Sylvie Goulard : Il ne faut pas accabler les Français. Avec l'euro, on leur avait promis un instrument de croissance, chose qu'on n'avait pas promise en Allemagne, où, dès sa création, la monnaie unique était présentée comme un instrument de stabilité. Qu'il y ait des déceptions en France sur ce qu'on avait dit aux Français, ça ne me choque pas. Après, il faut savoir faire la pédagogie, montrer aux gens ce qui se serait passé si on n'avait pas eu l'euro, à quel point la ré-introduction des monnaies nationales aurait un coût phénoménal.

Une telle attitude vis-à-vis de l'Europe serait-elle possible en Allemagne ?
Ulrike Guérot : Je pense qu'on n'aurait pas même posé la question comme ça à un Allemand ! Pour nous, ce n'est pas la construction européenne en soi qui crée de l'emploi. Votre question se réfère à une conception étatique dans laquelle c'est l'Etat qui crée de la croissance. Une vision typiquement "à la française" de l'économie...
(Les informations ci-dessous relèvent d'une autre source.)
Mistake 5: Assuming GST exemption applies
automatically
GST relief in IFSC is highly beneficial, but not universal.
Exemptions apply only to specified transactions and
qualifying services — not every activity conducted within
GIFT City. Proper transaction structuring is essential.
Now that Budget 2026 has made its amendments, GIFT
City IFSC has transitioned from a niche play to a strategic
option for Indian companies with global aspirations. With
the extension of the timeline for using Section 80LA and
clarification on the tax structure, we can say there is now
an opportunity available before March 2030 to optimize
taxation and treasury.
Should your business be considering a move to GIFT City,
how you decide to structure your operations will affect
Vous participez à une table ronde composée de femmes uniquement. Êtes-vous pour ou contre les quotas à la direction des grandes entreprises côtées au CAC 40 ou au DAX ?
Ulrike Guérot : Je suis personnellement en faveur d'un quota. Le débat est actuellement compliqué en Allemagne, où nous avons 7,2 % de femmes dans les conseils d'administration du DAX. Les quotas étaient une initiative d'Ursula von der Leyen, la ministre du Travail, elle s'est heurtée au Bundestag. On sent bien que cette notion de quota est loin d'être admise...
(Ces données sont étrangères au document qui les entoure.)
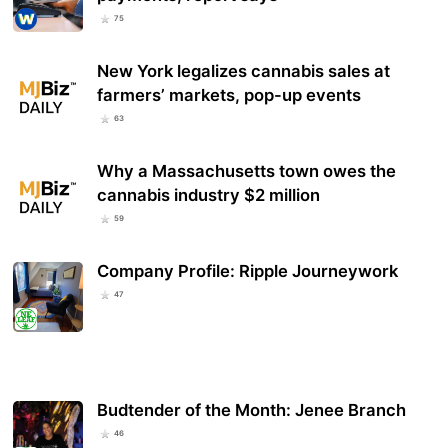
75
New York legalizes cannabis sales at
farmers’ markets, pop-up events
63
Why a Massachusetts town owes the
cannabis industry $2 million
59
Company Profile: Ripple Journeywork
47
Budtender of the Month: Jenee Branch
46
Sylvie Goulard : Je ne suis ni pour les panels exclusivement masculins, ni pour les panels exclusivement féminins. Je pense qu'Agnès Bénassy-Quéré (l'organisatrice de la table ronde était Sandra Moatti, ndlr) a voulu faire un clin d'œil pour montrer à quoi ça pouvait ressembler. Je suis résolument en faveur de la mixité dans tous les domaines. Je suis également favorable aux quotas pour une raison toute simple : les manières douces, malheureusement, n'ont jamais fonctionné !
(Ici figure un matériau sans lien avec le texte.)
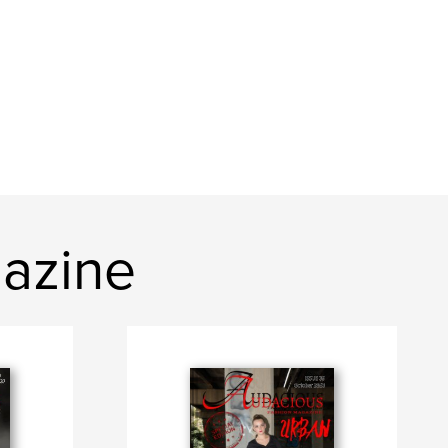
azine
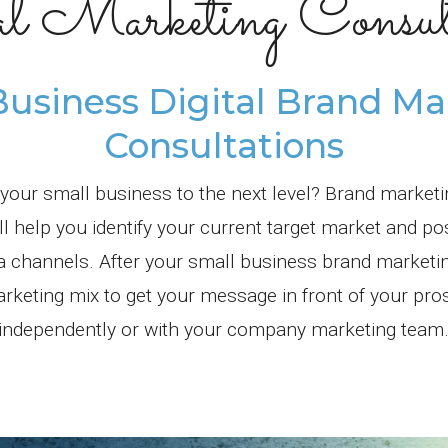
al Marketing Consult
Business Digital Brand Ma
Consultations
 your small business to the next level? Brand market
 help you identify your current target market and po
ia channels. After your small business brand marketi
arketing mix to get your message in front of your pr
independently or with your company marketing team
Existe-t-il une vision économique propre aux femmes ?
Sylvie Goulard : Je n'y crois pas un instant. Les femmes ne sont pas plus malignes, pas plus douces, pas plus gentilles, mais elles ne sont pas non plus plus bêtes ni plus incompétentes. Il faut sortir de ces schémas et juger les individus pour ce qu'ils sont et les juger sur leur mérite. Et c'est tout.
Ulrike Guérot : Il faudrait aussi sortir du schéma selon lequel tout devrait être une question de qualification. Si on applique ce critère, on ne peut pas dire que tous les hommes qui dirigent une entreprise sont là par leurs qualités.